══ EXCERPT PROVIDED
It Begins: First U.S. Coronavirus Case of 'Unknown Origin' Confirmed in Solano County, California

Chris Menahan
InformationLiberation
Feb. 26, 2020

The first case of the coronavirus being spread in the US among the general public may have just occurred in Solano County, California.

From CBS SF:
Health officials on Wednesday confirmed that a new coronavirus case of unknown origin has been diagnosed in Solano County and is currently being treated in Sacramento County.

An official with the Centers for Disease Control and Prevention confirmed the diagnosis of new case of coronavirus of unknown origin late Wednesday afternoon. The California Department of Public Health then confirmed the individual is a resident of Solano County and is receiving medical care at UC Davis Medical Center in Sacramento.

According to an internal memo from UC Davis Medical Center, the patient was transferred there from another Northern California hospital on Wednesday, Feb. 19. Upon arrival, the patient had already been intubated, was on a ventilator and was given droplet protection orders because of an “undiagnosed and suspected viral condition.”
WATCH:



It appears as though this patient had the coronavirus for a week but the CDC wouldn't give the hospital a testing kit because he hadn't been to China.

[UPDATE: SF Gate got internal emails indicating it took the CDC four days to provide them with a testing kit.]

From WIRED:
The UC Davis memo explains the delay in testing by noting that neither Sacramento County nor the city of Davis’ public health agency performs the test. The hospital had to request the CDC do it. “Since the patient did not fit the existing diagnostic criteria for Covid-19, a test was not immediately administered,” the memo says. On Sunday the CDC did the test, and UC Davis put the patient on more stringent airborne and contact infection control precautions. “Today the CDC confirmed the patient’s test was positive.”

The UC Davis memo also confirms that the hospital has treated other patients infected with Covid-19 and said that the precautions it had taken with the patient all along probably meant “minimal potential for exposure.” Nevertheless, “out of an abundance of caution, in order to assure the health and safety of our employees, we are asking a small number of employees to stay home and monitor their temperature.”
════
Copy the part of the Solano County coronavirus article starting at "An official with" and ending at "been to China.", substituting "respirator" for every "ventilator". The rows that come next have no connection to the article on the Solano County coronavirus case.
══ EXTRACTED DATA
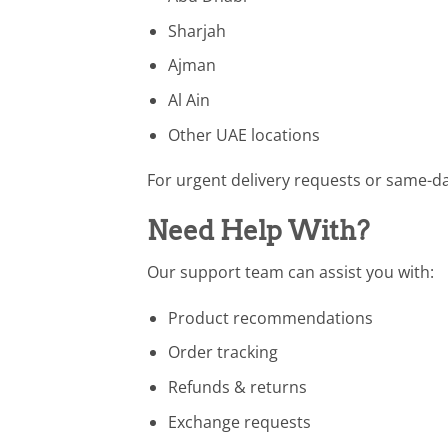
Sharjah
Ajman
Al Ain
Other UAE locations
For urgent delivery requests or same-day
Need Help With?
Our support team can assist you with:
Product recommendations
Order tracking
Refunds & returns
Exchange requests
════
** FINISHED TASK **
An official with the Centers for Disease Control and Prevention confirmed the diagnosis of new case of coronavirus of unknown origin late Wednesday afternoon. The California Department of Public Health then confirmed the individual is a resident of Solano County and is receiving medical care at UC Davis Medical Center in Sacramento.

According to an internal memo from UC Davis Medical Center, the patient was transferred there from another Northern California hospital on Wednesday, Feb. 19. Upon arrival, the patient had already been intubated, was on a respirator and was given droplet protection orders because of an “undiagnosed and suspected viral condition.”
WATCH:



It appears as though this patient had the coronavirus for a week but the CDC wouldn't give the hospital a testing kit because he hadn't been to China.